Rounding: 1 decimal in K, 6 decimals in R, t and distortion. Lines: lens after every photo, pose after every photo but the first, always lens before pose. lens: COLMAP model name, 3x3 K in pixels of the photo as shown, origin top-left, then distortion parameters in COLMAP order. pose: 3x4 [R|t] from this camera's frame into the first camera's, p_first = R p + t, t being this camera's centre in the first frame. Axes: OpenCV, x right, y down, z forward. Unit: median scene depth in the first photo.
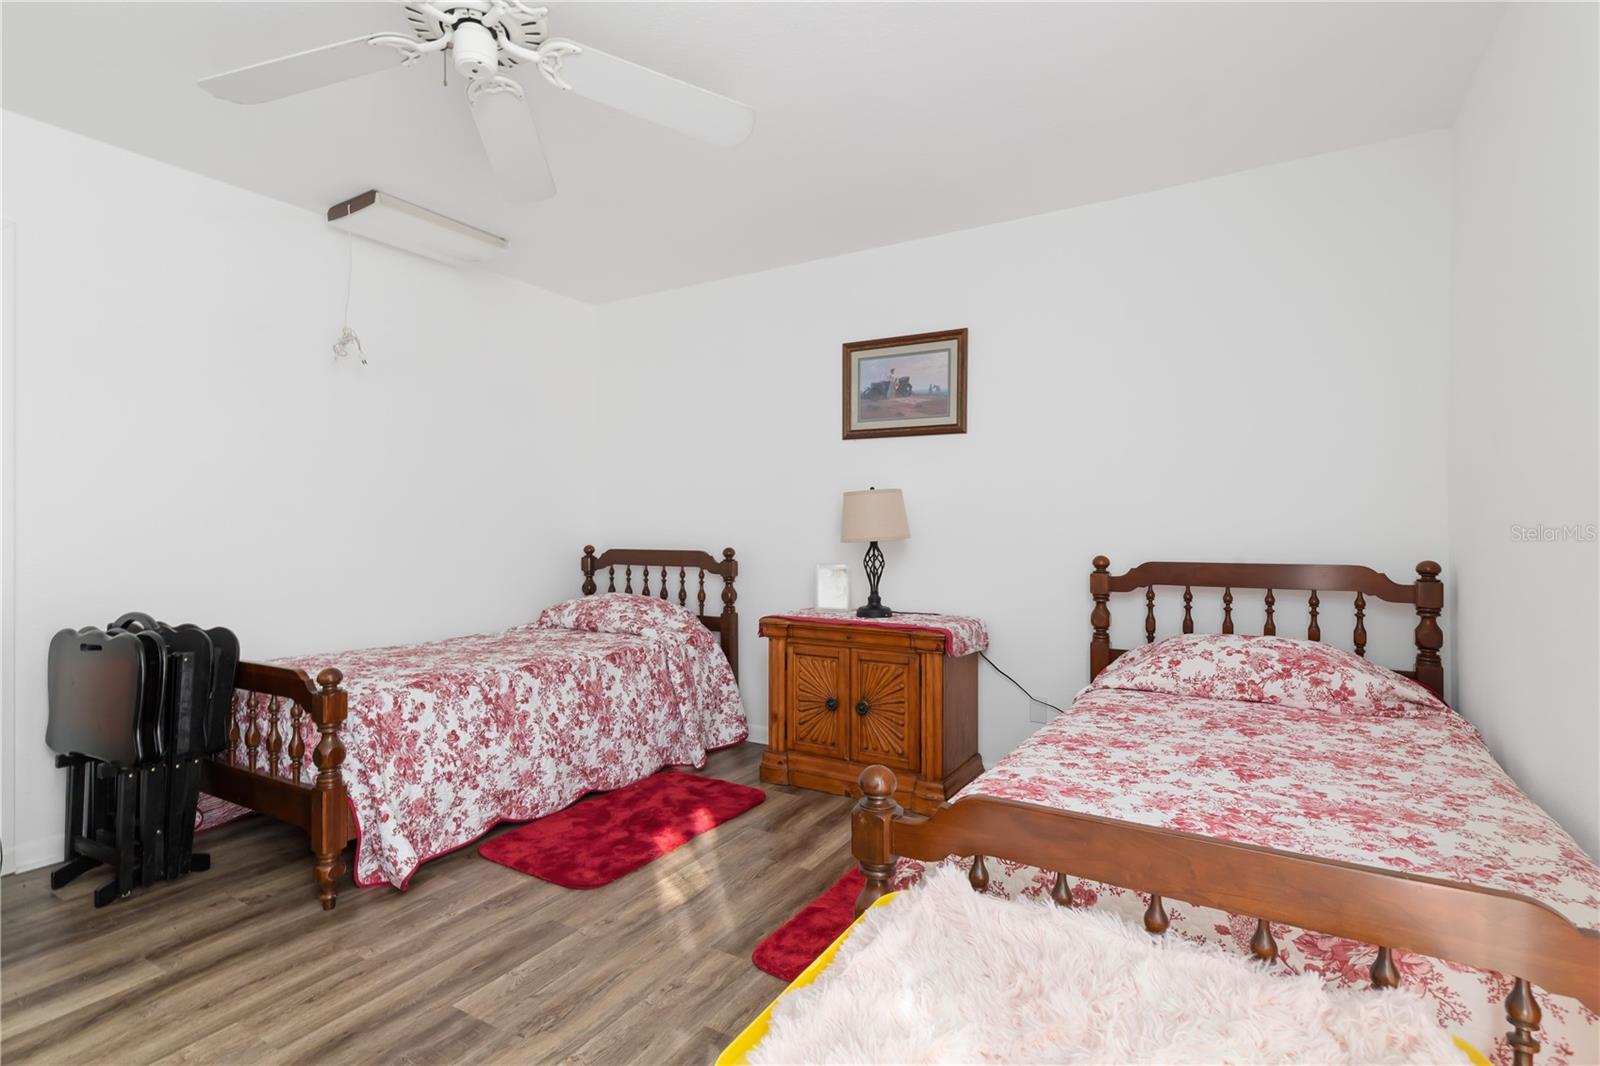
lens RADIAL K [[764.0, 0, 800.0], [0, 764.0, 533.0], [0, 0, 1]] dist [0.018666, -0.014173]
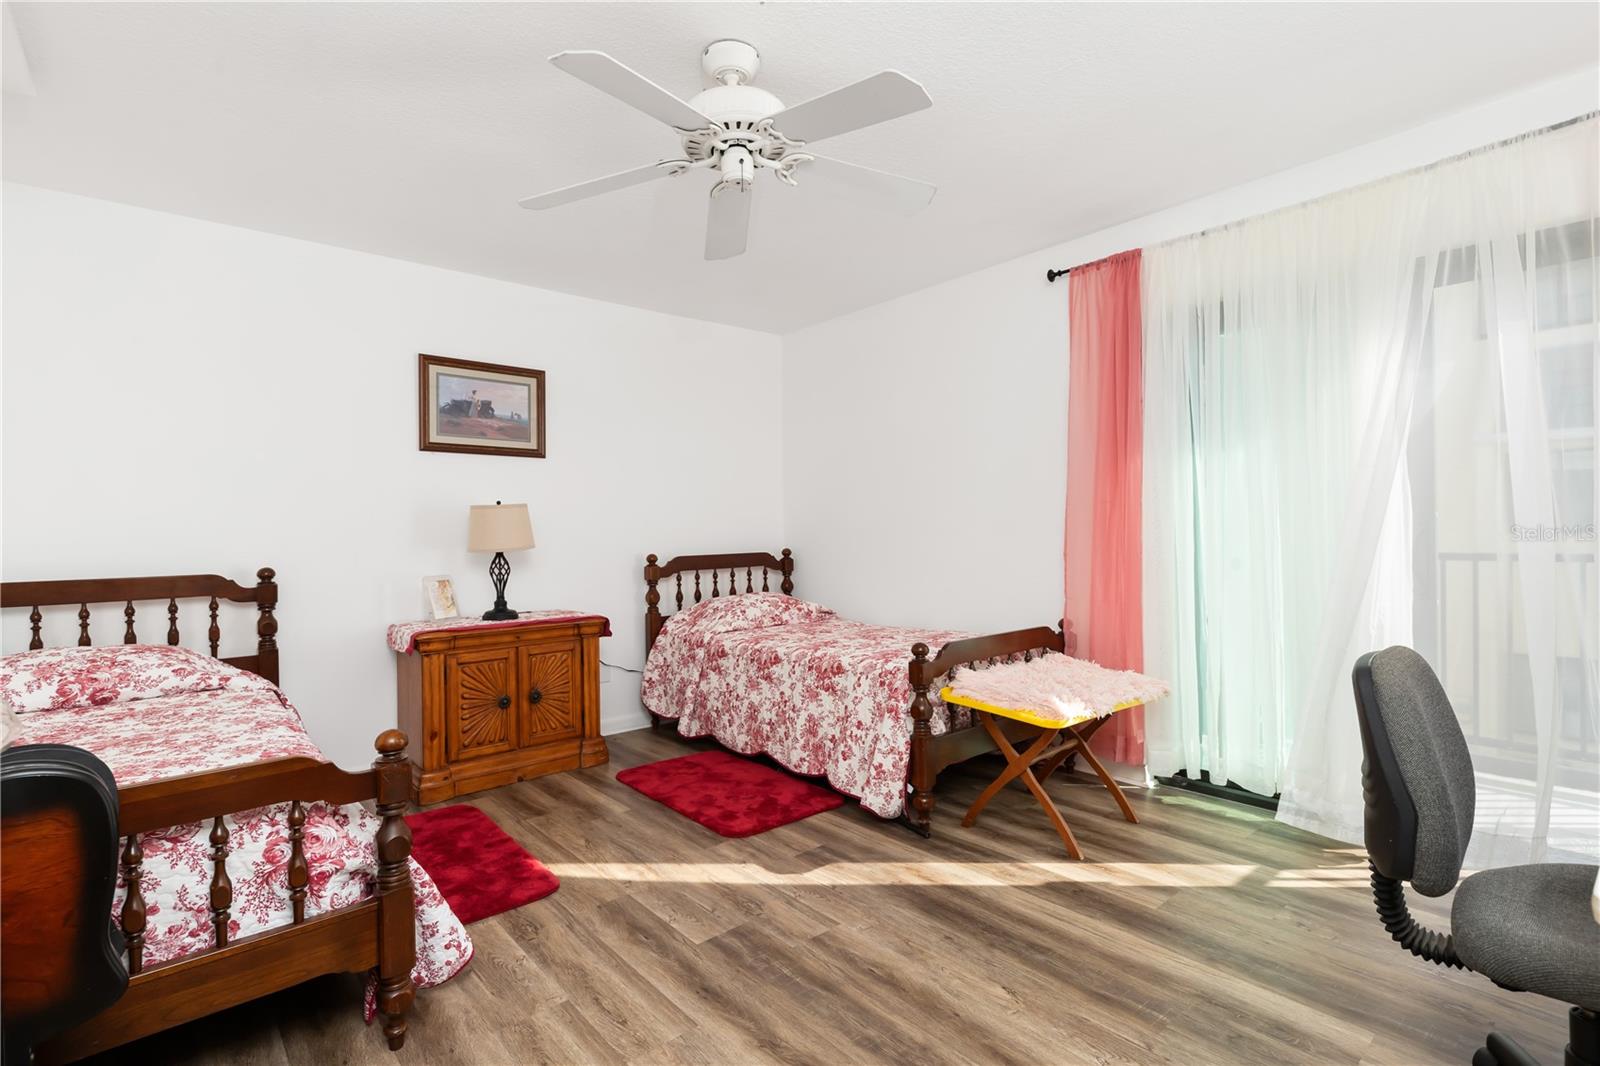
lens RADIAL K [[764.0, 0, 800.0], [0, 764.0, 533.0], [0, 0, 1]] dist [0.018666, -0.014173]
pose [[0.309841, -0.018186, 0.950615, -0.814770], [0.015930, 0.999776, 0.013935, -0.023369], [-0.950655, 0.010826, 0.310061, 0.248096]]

+++

* **EXERCISE DETAILS**: Write the data above out again exactly, every line of it, and exclude the pictures.

* **RESULT**:
Rounding: 1 decimal in K, 6 decimals in R, t and distortion. Lines: lens after every photo, pose after every photo but the first, always lens before pose. lens: COLMAP model name, 3x3 K in pixels of the photo as shown, origin top-left, then distortion parameters in COLMAP order. pose: 3x4 [R|t] from this camera's frame into the first camera's, p_first = R p + t, t being this camera's centre in the first frame. Axes: OpenCV, x right, y down, z forward. Unit: median scene depth in the first photo.
lens RADIAL K [[764.0, 0, 800.0], [0, 764.0, 533.0], [0, 0, 1]] dist [0.018666, -0.014173]
lens RADIAL K [[764.0, 0, 800.0], [0, 764.0, 533.0], [0, 0, 1]] dist [0.018666, -0.014173]
pose [[0.309841, -0.018186, 0.950615, -0.814770], [0.015930, 0.999776, 0.013935, -0.023369], [-0.950655, 0.010826, 0.310061, 0.248096]]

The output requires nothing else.